Bank-Peritel Tumbuh Pesat

Oleh : Herry Barus | Kamis, 25 Oktober 2018 - 09:00 WIB

INDUSTRY.co.id - Jakarta- Hasil riset Brandz Top 50 Most Valuable Indonesian Brands yang merupakan hasil kolaborasi perusahaan jasa komunikasi global WPP, dengan perusahaan riset perikanan, Kantar Millward Brown, menunjukkan merek bank dan peritel tumbuh pesat.

"Kami meriset merek berdasarkan kesuksesan komersialnya, serta kami mewawancarai ribuan pelanggan untuk mencari tahu dampak dari merek itu," kata Chief Commercial Officer (CCO) Kantar Millward Brown Indonesia, Richard McLeod, dalam jumpa pers di Jakarta, Rabu (20/10/2018)

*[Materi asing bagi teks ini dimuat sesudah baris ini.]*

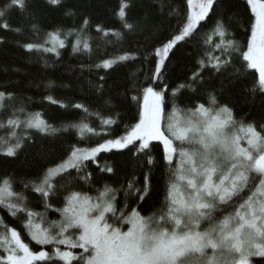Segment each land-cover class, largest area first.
<instances>
[{"label":"snow or ice","instance_id":"1","mask_svg":"<svg viewBox=\"0 0 264 264\" xmlns=\"http://www.w3.org/2000/svg\"><path fill=\"white\" fill-rule=\"evenodd\" d=\"M42 2L64 9L65 16H77L74 8L66 7L67 0ZM243 3L248 20L244 39L238 40L232 29L239 20L228 13L224 0H184L183 12L171 0H160L161 13L167 8L176 25L149 51L147 44L138 42L135 50L122 47L138 32L159 36L160 25L131 18L134 0H117L112 14L119 27L93 26L85 15L76 27L51 30L41 27L44 9L37 6L39 0H0V31L24 37L27 30V42L17 43L29 53L60 56L71 47L72 53L91 57L101 46L94 49V27L105 56L88 65L89 70L112 69L138 58L143 63L151 57L154 64L144 82L137 84L133 75L134 123L124 125L119 134L113 132L119 113L104 115L49 94L44 99L50 104L84 113L75 122L57 126L42 112L28 111L23 101L17 104L15 93L0 90V156L16 158L30 144L36 145L35 135L50 142L47 149L39 145L37 158L46 163L35 176H0V209L18 225L0 216V264H251L253 257L264 258V117L237 118L233 107L220 101L224 80L218 88L205 87L210 80L204 76L209 72L226 77L229 84L251 76L245 90L253 98L264 94V0ZM13 12L21 17L19 26L9 22ZM4 42L0 36V44ZM188 44L200 49L196 67L185 82L170 89L167 67ZM109 47L114 54L107 52ZM104 80L100 76L94 85L97 94H103ZM47 87L54 89L55 82ZM201 89L202 99L178 103L184 92ZM104 105L110 106L111 99ZM92 120L98 121L96 126ZM70 130L77 142L57 144ZM155 147L161 148L165 162L164 194L159 207L144 214L141 205L151 195L150 176L157 164ZM126 152L133 169L143 170L142 184L133 174L119 187L96 188L89 162L102 173L115 174L112 163L101 165L97 158L101 153ZM26 193L38 194L36 208ZM52 200L61 206L53 208ZM50 210L59 219H49Z\"/></svg>","mask_w":264,"mask_h":264},{"label":"trees","instance_id":"2","mask_svg":"<svg viewBox=\"0 0 264 264\" xmlns=\"http://www.w3.org/2000/svg\"><path fill=\"white\" fill-rule=\"evenodd\" d=\"M174 6L180 8L183 12L185 8L184 0H171ZM117 0H67L66 7H72L77 12V16L69 17L64 15L62 8H48L39 0L38 7L44 9L40 17L41 27L45 30H51L56 26L64 28H72L78 26L83 16H88L91 24H103L106 27H119L118 21L112 14V9L116 6ZM135 7L131 10L130 16L137 21L146 19L149 24L160 25L159 36L153 35L150 31L138 32L136 35L129 37L122 47L126 50H135L137 42L147 44L150 51L152 44L156 43L158 38H163L176 25L175 17L167 16L168 9L162 14L160 11V0H134ZM224 7L227 8L229 14H235L239 20V25L234 27L232 31L236 35V39H244L243 29L247 27L248 16L245 12L243 0H224ZM13 26H19L22 22L20 15L13 12L9 21ZM42 35V34H41ZM94 38V49L96 44L101 46L94 51L89 57L87 54L72 53L71 47L61 50L60 56L54 53H29L22 48L20 43L27 42L28 32L21 37L12 32L0 31V36L4 37L5 42L0 44V90L13 92L17 97V104L23 101L28 111H39L45 115L51 123L59 126L62 122H75L84 113L74 108H61L58 105L50 104L44 99L45 96L51 94L56 99L65 103H83L91 110H99L104 115L119 113L120 120L118 125L114 126V134L123 131L124 125L134 123L133 115L135 112V104L131 100L133 87V75L137 78V84L145 81V75L153 67L152 58L149 57L148 62L142 63V58L135 61H128L121 65H116L112 69H88V65L93 62H99L105 56V49L102 40L97 36L94 30L91 31ZM149 39L146 40L145 38ZM115 49L109 47L107 52L115 53ZM200 54V49L192 44L185 45L180 48L171 57V63L167 67L165 79L169 88L176 87L179 83L185 82L191 71L195 69V61ZM81 65L85 67L82 69ZM105 77L103 94H97L94 85L99 81V77ZM206 81L205 87H220V80H224L225 90L220 95L221 103H227L233 107L237 118L247 120H259L264 117V94H257L252 97L245 89L251 85L252 77L247 80H237L229 84L226 77H213L211 73H204ZM49 81H54L56 87L49 89L47 87ZM203 89L196 94L184 92L179 98L178 103L181 105H190L194 100L202 99ZM111 99V105L105 106L104 101ZM96 126L98 121H91ZM35 135V133H34ZM36 145H29L24 148L16 158H4L0 156V176L12 174L18 180L33 177L41 170L46 161L37 158L39 145L42 143L47 149L50 142L41 140L35 135ZM77 142L75 131L70 130L64 134L61 139L56 141L57 144H63L65 147ZM161 148H153L152 154L155 156L157 164L152 168L151 195L146 198L141 205L144 214H148L156 207H159L160 201L163 199L164 185L166 181L165 162L161 159ZM127 152L125 155H116L113 153H101L97 158L99 164L108 161L113 164L115 174L102 173L99 171L97 164L89 162L88 171L92 173V182L96 188H100L103 184H109L112 187H119L126 184L135 174L143 182V170L133 169ZM54 158V157H53ZM141 186L140 184L137 185ZM82 190L90 191L86 186H81ZM16 190H22V185L17 184ZM32 201L31 207L36 208L38 205V194L26 193ZM93 195L95 193H92ZM123 199V194L119 197ZM53 208L60 207L58 200L51 201ZM129 203H132L130 200ZM38 210L42 211L40 206ZM0 216L4 217L6 223L11 226H17L15 221L10 218L5 210L0 209ZM48 218L51 220L59 219V214L50 210ZM51 250L50 246L49 249ZM78 251V250H77ZM252 264H264V258H251Z\"/></svg>","mask_w":264,"mask_h":264},{"label":"rangeland","instance_id":"3","mask_svg":"<svg viewBox=\"0 0 264 264\" xmlns=\"http://www.w3.org/2000/svg\"><path fill=\"white\" fill-rule=\"evenodd\" d=\"M252 264V263H251Z\"/></svg>","mask_w":264,"mask_h":264}]
</instances>
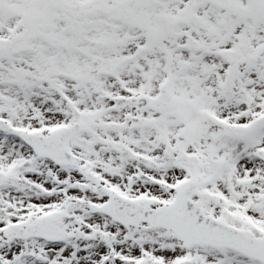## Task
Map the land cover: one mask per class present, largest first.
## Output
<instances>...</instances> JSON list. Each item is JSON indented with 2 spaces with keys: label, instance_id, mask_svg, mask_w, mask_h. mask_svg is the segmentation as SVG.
<instances>
[{
  "label": "snow or ice",
  "instance_id": "obj_1",
  "mask_svg": "<svg viewBox=\"0 0 264 264\" xmlns=\"http://www.w3.org/2000/svg\"><path fill=\"white\" fill-rule=\"evenodd\" d=\"M0 264H264V0H0Z\"/></svg>",
  "mask_w": 264,
  "mask_h": 264
}]
</instances>
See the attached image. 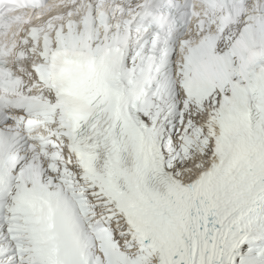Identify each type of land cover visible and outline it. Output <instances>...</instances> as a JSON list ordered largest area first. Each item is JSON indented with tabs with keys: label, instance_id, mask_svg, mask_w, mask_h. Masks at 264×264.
Returning <instances> with one entry per match:
<instances>
[{
	"label": "snow or ice",
	"instance_id": "6c2138e0",
	"mask_svg": "<svg viewBox=\"0 0 264 264\" xmlns=\"http://www.w3.org/2000/svg\"><path fill=\"white\" fill-rule=\"evenodd\" d=\"M0 264H264V0H0Z\"/></svg>",
	"mask_w": 264,
	"mask_h": 264
}]
</instances>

Sebagaimana diketahui, penilaian terhadap 50 merek paling berharga di Indonesia sudah memasuki dari tahun keempat, dan ditilik dari nilai valuasinya, ke-50 merek tersebut memiliki valuasi 81 miliar dolar atau meningkat 13 persen dibanding tahun sebelumnya.

Hasil riset tersebut menunjukkan bahwa dari 10 merek Indonesia paling berharga pada 2018, sebanyak empat dari 10 merek teratas adalah perbankan, yaitu BCA (peringkat ke 1), BRI (2), Bank Mandiri (3), dan BNI (10).

Disorot dalam studi tersebut banwa institusi bank dan retailer atau peritel adalah yang memiliki pertumbuhan paling pesat di Indonesia, yaitu masing-masing sebesar 10 persen dan 8 persen.

Sementara itu, WPP Country Manager Indonesia, Ranjana Singh menyatakan, merek-merek sudah tidak lagi bergantung kepada kenikan distribusi untuk mendorong pertumbuhan laba.

Sebelumnya, Deputi Komisioner Pengawas Perbankan III Otoritas Jasa Keuangan (OJK) Slamet Edy Poernomo seperti dilansir Antara menilai industri perbankan nasional perlu penguatan modal agar semakin kompetitif.

Menurut Slamet di Jakarta, Selasa (23/10), penguatan modal perbankan tersebut diperlukan dalam menghadapi era suku bunga tinggi saat ini.

Ia menuturkan konsolidasi perbankan dapat dilakukan dengan merjer ataupun akuisisi. Dalam setahun terakhir, OJK sendiri sudah melakukan penilaian (assesment) terhadap kondisi masing-masing bank, apakah perlu dilakukan konsolidasi atau tidak.

Sementara itu, Bank Indonesia memandang industri perbankan domestik masih akan menjalani kondisi likuiditas yang longgar dan belum ada risiko pengetatan, meskipun pertumbuhan tahunan Dana Pihak Ketiga melambat dibanding proyeksi sebelumnya.

Deputi Gubernur BI Erwin Rijanto dalam jumpa pers Rapat Dewan Gubernur di Jakarta, Selasa (23/10), menggunakan indikator likuiditas yakni Alat Likuid/Dana Pihak Ketiga (AL/DPK). Kondisi AL/DPK perbankan, kata dia, masih terjaga di sebesar 18,3 persen per Agustus 2018.

Dengan rasio AL/DPK tersebut, lanjut Erwin, perbankan masih memiliki ekses likuiditas untuk mencapai target pertumbuhan penyaluran kredit hingga akhi tahun sebesar 10-12 persen (yoy).